The purchases and spending of Arkansas PBS from July 1, 2021, to present will get a closer look after today’s vote from the Arkansas Legislative Joint Auditing Committee.
A request to delve into the Arkansas PBS books came from Rep. Jeff Wardlaw (R-Hermitage) and Sen. Terry Rice (R-Waldron) during a meeting of the Legislative Joint Auditing Executive Committee on Wednesday. In that meeting of state lawmakers, Wardlaw said Arkansas PBS had violated certain state procurement rules.
Legislative Audit, a group charged with monitoring state government spending, found that Arkansas PBS made several purchases just below the $20,000 threshold that would have required PBS to obtain bids before making the purchases. Legislative Audit also found multiple instances of PBS entering agreements for goods and services from two companies that were owned by the same person, with those purchases being for amounts that would have cumulatively required competitive bidding if purchased from a single supplier.

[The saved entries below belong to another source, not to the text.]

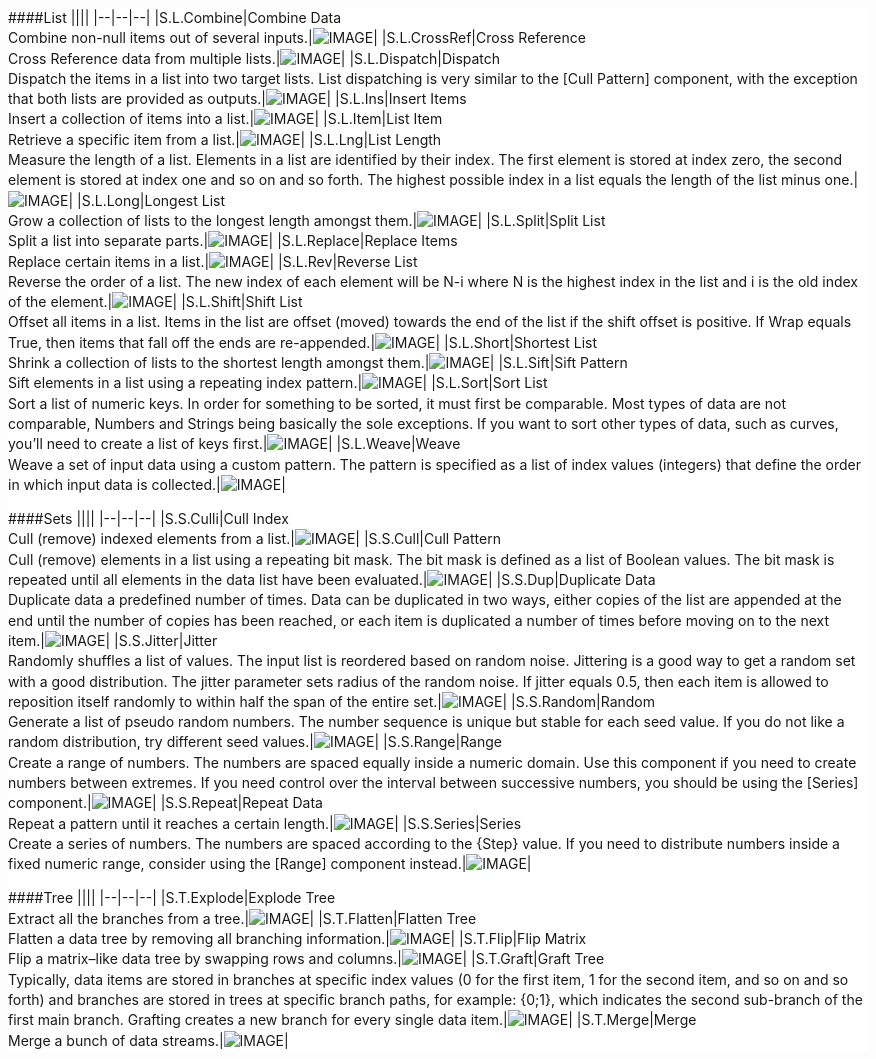 ####List
||||
|--|--|--|
|<a name="SLCombine"></a>S.L.Combine|Combine Data<br>Combine non-null items out of several inputs.|![IMAGE](images/SLCombine.png)|
|<a name="SLCrossRef"></a>S.L.CrossRef|Cross Reference<br>Cross Reference data from multiple lists.|![IMAGE](images/SLCrossRef.png)|
|<a name="SLDispatch"></a>S.L.Dispatch|Dispatch<br>Dispatch the items in a list into two target lists. List dispatching is very similar to the [Cull Pattern] component, with the exception that both lists are provided as outputs.|![IMAGE](images/SLDispatch.png)|
|<a name="SLIns"></a>S.L.Ins|Insert Items<br>Insert a collection of items into a list.|![IMAGE](images/SLIns.png)|
|<a name="SLItem"></a>S.L.Item|List Item<br>Retrieve a specific item from a list.|![IMAGE](images/SLItem.png)|
|<a name="SLLng"></a>S.L.Lng|List Length<br>Measure the length of a list. Elements in a list are identified by their index. The first element is stored at index zero, the second element is stored at index one and so on and so forth. The highest possible index in a list equals the length of the list minus one.|![IMAGE](images/SLLng.png)|
|<a name="SLLong"></a>S.L.Long|Longest List<br>Grow a collection of lists to the longest length amongst them.|![IMAGE](images/SLLong.png)|
|<a name="SLSplit"></a>S.L.Split|Split List<br>Split a list into separate parts.|![IMAGE](images/SLSplit.png)|
|<a name="SLReplace"></a>S.L.Replace|Replace Items<br>Replace certain items in a list.|![IMAGE](images/SLReplace.png)|
|<a name="SLRev"></a>S.L.Rev|Reverse List<br>Reverse the order of a list. The new index of each element will be N-i where N is the highest index in the list and i is the old index of the element.|![IMAGE](images/SLRev.png)|
|<a name="SLShift"></a>S.L.Shift|Shift List<br>Offset all items in a list. Items in the list are offset (moved) towards the end of the list if the shift offset is positive. If Wrap equals True, then items that fall off the ends are re-appended.|![IMAGE](images/SLShift.png)|
|<a name="SLShort"></a>S.L.Short|Shortest List<br>Shrink a collection of lists to the shortest length amongst them.|![IMAGE](images/SLShort.png)|
|<a name="SLSift"></a>S.L.Sift|Sift Pattern<br>Sift elements in a list using a repeating index pattern.|![IMAGE](images/SLSift.png)|
|<a name="SLSort"></a>S.L.Sort|Sort List<br>Sort a list of numeric keys. In order for something to be sorted, it must first be comparable. Most types of data are not comparable, Numbers and Strings being basically the sole exceptions. If you want to sort other types of data, such as curves, you’ll need to create a list of keys first.|![IMAGE](images/SLSort.png)|
|<a name="SLWeave"></a>S.L.Weave|Weave<br>Weave a set of input data using a custom pattern. The pattern is specified as a list of index values (integers) that define the order in which input data is collected.|![IMAGE](images/SLWeave.png)|

####Sets
||||
|--|--|--|
|<a name="SSCulli"></a>S.S.Culli|Cull Index<br>Cull (remove) indexed elements from a list.|![IMAGE](images/SSCulli.png)|
|<a name="SSCull"></a>S.S.Cull|Cull Pattern<br>Cull (remove) elements in a list using a repeating bit mask. The bit mask is defined as a list of Boolean values. The bit mask is repeated until all elements in the data list have been evaluated.|![IMAGE](images/SSCull.png)|
|<a name="SSDup"></a>S.S.Dup|Duplicate Data<br>Duplicate data a predefined number of times. Data can be duplicated in two ways, either copies of the list are appended at the end until the number of copies has been reached, or each item is duplicated a number of times before moving on to the next item.|![IMAGE](images/SSDup.png)|
|<a name="SSJitter"></a>S.S.Jitter|Jitter<br>Randomly shuffles a list of values. The input list is reordered based on random noise. Jittering is a good way to get a random set with a good distribution. The jitter parameter sets radius of the random noise. If jitter equals 0.5, then each item is allowed to reposition itself randomly to within half the span of the entire set.|![IMAGE](images/SSJitter.png)|
|<a name="SSRandom"></a>S.S.Random|Random<br>Generate a list of pseudo random numbers. The number sequence is unique but stable for each seed value. If you do not like a random distribution, try different seed values.|![IMAGE](images/SSRandom.png)|
|<a name="SSRange"></a>S.S.Range|Range<br>Create a range of numbers. The numbers are spaced equally inside a numeric domain. Use this component if you need to create numbers between extremes. If you need control over the interval between successive numbers, you should be using the [Series] component.|![IMAGE](images/SSRange.png)|
|<a name="SSRepeat"></a>S.S.Repeat|Repeat Data<br>Repeat a pattern until it reaches a certain length.|![IMAGE](images/SSRepeat.png)|
|<a name="SSSeries"></a>S.S.Series|Series<br>Create a series of numbers. The numbers are spaced according to the {Step} value. If you need to distribute numbers inside a fixed numeric range, consider using the [Range] component instead.|![IMAGE](images/SSSeries.png)|

####Tree
||||
|--|--|--|
|<a name="STExplode"></a>S.T.Explode|Explode Tree<br>Extract all the branches from a tree.|![IMAGE](images/STExplode.png)|
|<a name="STFlatten"></a>S.T.Flatten|Flatten Tree<br>Flatten a data tree by removing all branching information.|![IMAGE](images/STFlatten.png)|
|<a name="STFlip"></a>S.T.Flip|Flip Matrix<br>Flip a matrix–like data tree by swapping rows and columns.|![IMAGE](images/STFlip.png)|
|<a name="STGraft"></a>S.T.Graft|Graft Tree<br>Typically, data items are stored in branches at specific index values (0 for the first item, 1 for the second item, and so on and so forth) and branches are stored in trees at specific branch paths, for example: {0;1}, which indicates the second sub-branch of the first main branch. Grafting creates a new branch for every single data item.|![IMAGE](images/STGraft.png)|
|<a name="STMerge"></a>S.T.Merge|Merge<br>Merge a bunch of data streams.|![IMAGE](images/STMerge.png)|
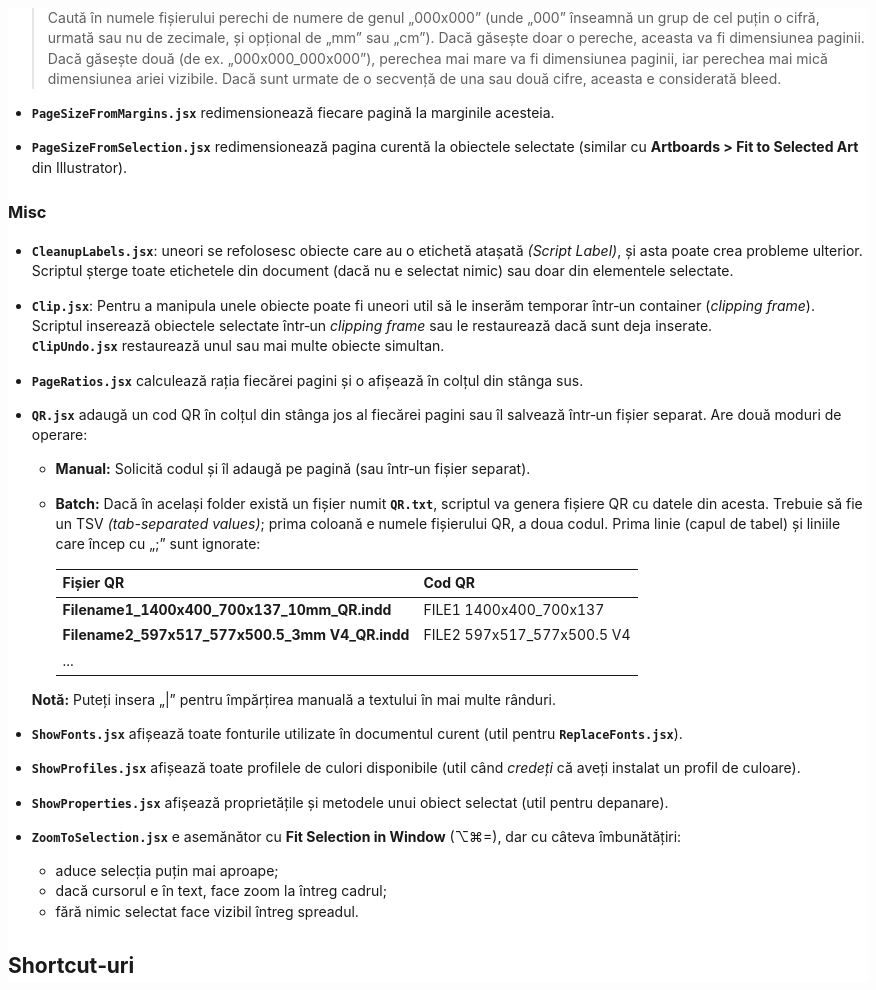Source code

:   > Caută în numele fișierului perechi de numere de genul „000x000” (unde „000” înseamnă un grup de cel puțin o cifră, urmată sau nu de zecimale, și opțional de „mm” sau „cm”). Dacă găsește doar o pereche, aceasta va fi dimensiunea paginii. Dacă găsește două (de ex. „000x000_000x000”), perechea mai mare va fi dimensiunea paginii, iar perechea mai mică dimensiunea ariei vizibile. Dacă sunt urmate de o secvență de una sau două cifre, aceasta e considerată bleed.

* **`PageSizeFromMargins.jsx`** redimensionează fiecare pagină la marginile acesteia.

* **`PageSizeFromSelection.jsx`** redimensionează pagina curentă la obiectele selectate (similar cu **Artboards > Fit to Selected Art** din Illustrator).

### **Misc**

* **`CleanupLabels.jsx`**: uneori se refolosesc obiecte care au o etichetă atașată *(Script Label)*, și asta poate crea probleme ulterior. Scriptul șterge toate etichetele din document (dacă nu e selectat nimic) sau doar din elementele selectate.

* **`Clip.jsx`**: Pentru a manipula unele obiecte poate fi uneori util să le inserăm temporar într‑un container (*clipping frame*). Scriptul inserează obiectele selectate într‑un *clipping frame* sau le restaurează dacă sunt deja inserate. \
  **`ClipUndo.jsx`** restaurează unul sau mai multe obiecte simultan.

* **`PageRatios.jsx`** calculează rația fiecărei pagini și o afișează în colțul din stânga sus.

* **`QR.jsx`** adaugă un cod QR în colțul din stânga jos al fiecărei pagini sau îl salvează într‑un fișier separat. Are două moduri de operare:

  * **Manual:** Solicită codul și îl adaugă pe pagină (sau într‑un fișier separat).

  * **Batch:** Dacă în același folder există un fișier numit **`QR.txt`**, scriptul va genera fișiere QR cu datele din acesta. Trebuie să fie un TSV *(tab-separated values)*; prima coloană e numele fișierului QR, a doua codul. Prima linie (capul de tabel) și liniile care încep cu „;” sunt ignorate:

    Fișier QR | Cod QR
    :--- | :---
    **Filename1_1400x400_700x137_10mm_QR.indd** | FILE1 1400x400_700x137
    **Filename2_597x517_577x500.5_3mm V4_QR.indd** | FILE2 597x517_577x500.5 V4
    ... |

  **Notă:** Puteți insera „|” pentru împărțirea manuală a textului în mai multe rânduri.

* **`ShowFonts.jsx`** afișează toate fonturile utilizate în documentul curent (util pentru **`ReplaceFonts.jsx`**).

* **`ShowProfiles.jsx`** afișează toate profilele de culori disponibile (util când *credeți* că aveți instalat un profil de culoare).

* **`ShowProperties.jsx`** afișează proprietățile și metodele unui obiect selectat (util pentru depanare).

* **`ZoomToSelection.jsx`** e asemănător cu **Fit Selection in Window** (⌥⌘=), dar cu câteva îmbunătățiri:

  * aduce selecția puțin mai aproape;
  * dacă cursorul e în text, face zoom la întreg cadrul;
  * fără nimic selectat face vizibil întreg spreadul.

## Shortcut‑uri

Wardlaw said on Wednesday that it was the invoices provided by Legislative Audit that prompted him to ask for a closer look at PBS’s procurement. “The things we found out from those invoices, I think it’s important that we take a deeper dive and look at those processes and make sure that the agency is following those to a T,” Wardlaw said.
Sen. Dan Sullivan (R-Jonesboro), who scrapped with Arkansas PBS in the past and threatened to withhold some state funding in 2022 over concerns that a contractor was “left-wing,” pushed to expand Wardlaw’s request. “I’m assuming this will [also] involve who they (Arkansas PBS) hire, the hiring procedures, and the number of people who have been either terminated or [have] voluntarily quit,” Sullivan said. Sullivan also wondered if the requested examination would include allegations that PBS did not follow FCC guidance related to a federal grant the organization received.

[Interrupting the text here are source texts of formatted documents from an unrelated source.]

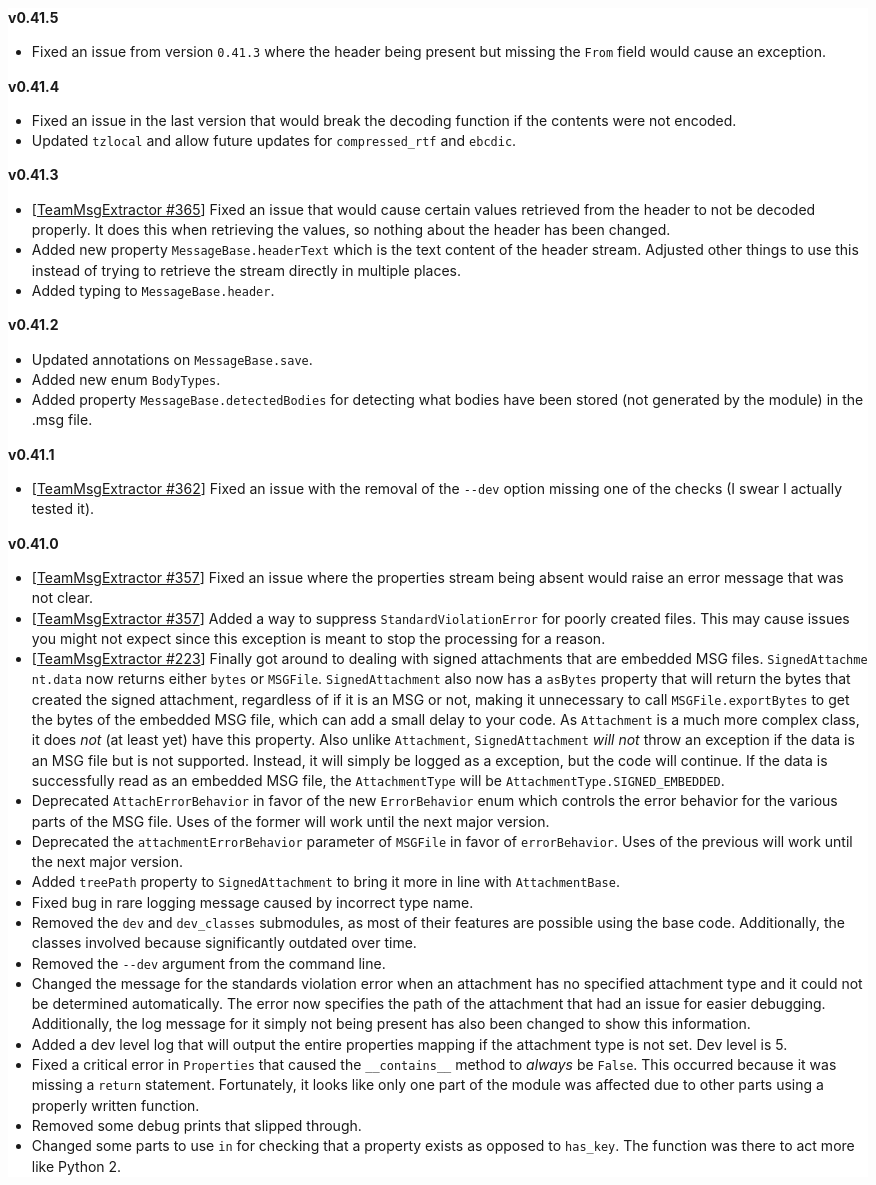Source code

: **v0.41.5**
* Fixed an issue from version `0.41.3` where the header being present but missing the `From` field would cause an exception.

**v0.41.4**
* Fixed an issue in the last version that would break the decoding function if the contents were not encoded.
* Updated `tzlocal` and allow future updates for `compressed_rtf` and `ebcdic`.

**v0.41.3**
* [[TeamMsgExtractor #365](https://github.com/TeamMsgExtractor/msg-extractor/issues/365)] Fixed an issue that would cause certain values retrieved from the header to not be decoded properly. It does this when retrieving the values, so nothing about the header has been changed.
* Added new property `MessageBase.headerText` which is the text content of the header stream. Adjusted other things to use this instead of trying to retrieve the stream directly in multiple places.
* Added typing to `MessageBase.header`.

**v0.41.2**
* Updated annotations on `MessageBase.save`.
* Added new enum `BodyTypes`.
* Added property `MessageBase.detectedBodies` for detecting what bodies have been stored (not generated by the module) in the .msg file.

**v0.41.1**
* [[TeamMsgExtractor #362](https://github.com/TeamMsgExtractor/msg-extractor/issues/362)] Fixed an issue with the removal of the `--dev` option missing one of the checks (I swear I actually tested it).

**v0.41.0**
* [[TeamMsgExtractor #357](https://github.com/TeamMsgExtractor/msg-extractor/issues/357)] Fixed an issue where the properties stream being absent would raise an error message that was not clear.
* [[TeamMsgExtractor #357](https://github.com/TeamMsgExtractor/msg-extractor/issues/357)] Added a way to suppress `StandardViolationError` for poorly created files. This may cause issues you might not expect since this exception is meant to stop the processing for a reason.
* [[TeamMsgExtractor #223](https://github.com/TeamMsgExtractor/msg-extractor/issues/223)] Finally got around to dealing with signed attachments that are embedded MSG files. `SignedAttachment.data` now returns either `bytes` or `MSGFile`. `SignedAttachment` also now has a `asBytes` property that will return the bytes that created the signed attachment, regardless of if it is an MSG or not, making it unnecessary to call `MSGFile.exportBytes` to get the bytes of the embedded MSG file, which can add a small delay to your code. As `Attachment` is a much more complex class, it does *not* (at least yet) have this property. Also unlike `Attachment`, `SignedAttachment` *will not* throw an exception if the data is an MSG file but is not supported. Instead, it will simply be logged as a exception, but the code will continue. If the data is successfully read as an embedded MSG file, the `AttachmentType` will be `AttachmentType.SIGNED_EMBEDDED`.
* Deprecated `AttachErrorBehavior` in favor of the new `ErrorBehavior` enum which controls the error behavior for the various parts of the MSG file. Uses of the former will work until the next major version.
* Deprecated the `attachmentErrorBehavior` parameter of `MSGFile` in favor of `errorBehavior`. Uses of the previous will work until the next major version.
* Added `treePath` property to `SignedAttachment` to bring it more in line with `AttachmentBase`.
* Fixed bug in rare logging message caused by incorrect type name.
* Removed the `dev` and `dev_classes` submodules, as most of their features are possible using the base code. Additionally, the classes involved because significantly outdated over time.
* Removed the `--dev` argument from the command line.
* Changed the message for the standards violation error when an attachment has no specified attachment type and it could not be determined automatically. The error now specifies the path of the attachment that had an issue for easier debugging. Additionally, the log message for it simply not being present has also been changed to show this information.
* Added a dev level log that will output the entire properties mapping if the attachment type is not set. Dev level is 5.
* Fixed a critical error in `Properties` that caused the `__contains__` method to *always* be `False`. This occurred because it was missing a `return` statement. Fortunately, it looks like only one part of the module was affected due to other parts using a properly written function.
* Removed some debug prints that slipped through.
* Changed some parts to use `in` for checking that a property exists as opposed to `has_key`. The function was there to act more like Python 2.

“I have no objection of incorporating anything else anybody wants to incorporate,” Wardlaw stated.
Wardlaw and Rice requested that the inquiry cover the period from July 1, 2021, to present, which includes fiscal year 2022, for which Arkansas PBS has already been undergoing an audit. Legislative Audit postponed completion of that audit in August once the issues regarding PBS’s procurement procedures came to light.
Arkansas PBS has been in Republican legislators’ crosshairs for a while now. Last month, Sen. Missy Irvin (R-Mountain View) complained that Arkansas PBS Executive Director Courtney Pledger incorrectly used the term “Medicaid cuts” during a roundtable discussion on the PBS program “Arkansas Week.” Irvin demanded that PBS correct Pledger’s statement and that someone from PBS apologize to Arkansas DHS Secretary Kristi Putnam, who, according to Irvin, was simply following state and federal law regarding Medicaid eligibility.
(More than 427,000 Arkansans were cut from the Medicaid rolls from April to September of this year in a post-pandemic list cleanup. Critics of the six-month purge said it was rushed, and that 184,500 of those people lost health coverage not necessarily because they no longer qualified, but because they didn’t provide the correct paperwork or couldn’t be reached.)
In August, Sullivan requested that the Arkansas Legislative Council postpone consideration of Pledger’s proposed salary increase. The ALC personnel subcommittee acquiesced to Sullivan’s request and delayed consideration of Pledger’s raise until after the audit of PBS is completed.
Wardlaw and Rice’s recommendation to audit Arkansas PBS was approved by a voice vote, with no dissenting votes noted.